Sunday, December 19, 2010

You cannot serve both God and money.

I think a lot of American Christians make the mistake of assuming that if they aren't in debt, they are pretty much following God's will for their finances. However, money may still control you just as strongly (or maybe even more strongly), if your every action and thought and first priority is about saving or increasing your wealth. Crown Financial Ministries sends out a weekly e-mail which last week contained this quick article that I really liked. I've excerpted and underlined a few of my favorite points.

God will never use money to worry us. If a Christian is worried, frustrated, and upset about money, God is not in control. God said that worry is not in His plan for our lives (Matthew 6:25). If we are relying on His guidance, He will supply all our needs, just as He has promised.
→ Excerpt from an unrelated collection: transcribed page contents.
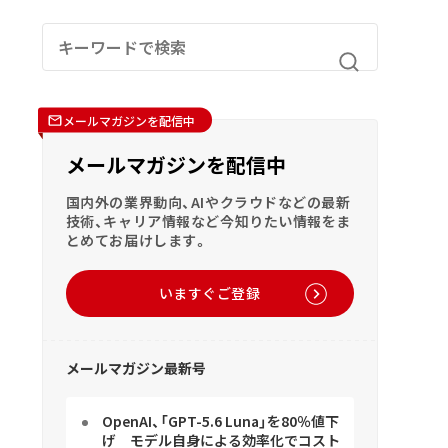
メールマガジンを配信中
メールマガジンを配信中
国内外の業界動向、AIやクラウドなどの最新
技術、キャリア情報など今知りたい情報をま
とめてお届けします。
いますぐご登録
メールマガジン最新号
OpenAI、「GPT-5.6 Luna」を80％値下
げ モデル自身による効率化でコスト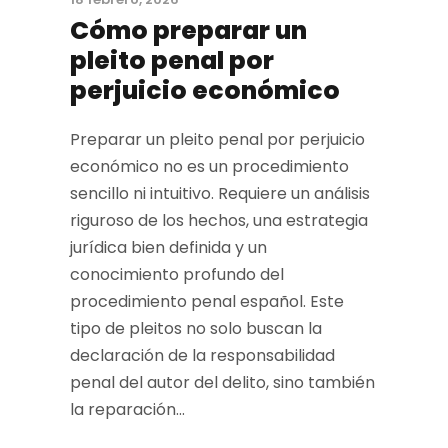
Cómo preparar un
pleito penal por
perjuicio económico
Preparar un pleito penal por perjuicio
económico no es un procedimiento
sencillo ni intuitivo. Requiere un análisis
riguroso de los hechos, una estrategia
jurídica bien definida y un
conocimiento profundo del
procedimiento penal español. Este
tipo de pleitos no solo buscan la
declaración de la responsabilidad
penal del autor del delito, sino también
la reparación...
So, believing that, we can concentrate on other things.

God will not cause Christians to hoard. There is a distinct difference between saving and hoarding. Saving is biblically recommended in order to be prepared for inevitable emergencies or adversity. Hoarding is putting money aside to guard against any and all calamities, yet seldom using it for family emergencies or financial setbacks. A Christian cannot be within God’s will and hoard money. Hoarding prevents Christians from seeing the needs of others and prohibits them from abandoning even a small portion of their hoarded funds to help the needy. Unfortunately, those who are guilty of hoarding usually can rationalize their behavior with so-called righteous arguments, but their arguments are contrary to the Word of God.
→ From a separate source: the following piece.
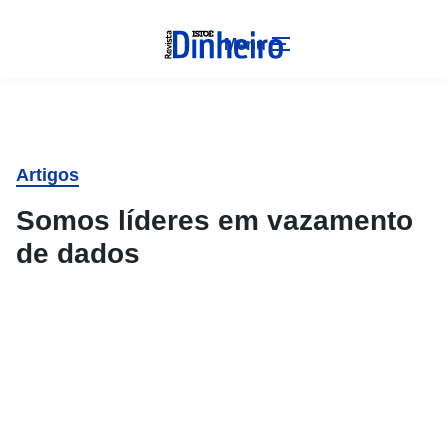
Menu
Artigos
Somos líderes em vazamento
de dados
God will not use money to satisfy every whim and desire. It is important that we begin to adjust our lifestyles to be consistent and compatible with a Christian commitment. That commitment does not include lavishness. God does not want us to live in poverty; there is nothing inherently spiritual in poverty. Neither is there any sin in wealth. However, God does not desire for his people to live in worldly lavishness while His work needs to be funded and brothers and sisters in Christ throughout the world do not even have the basics of food and clothing. So, although it is not wrong to live well, we should not live lavishly or extravagantly as nonbelievers. Our lifestyles must be guided by the Holy Spirit—not determined by the lifestyles of others, not even others within the Christian community. Although God does not supply the money to satisfy our every whim and desire, He has promised that He would meet our needs and provide an abundance so that we can help others. It is when we accept this principle that God will multiply our abundance as well.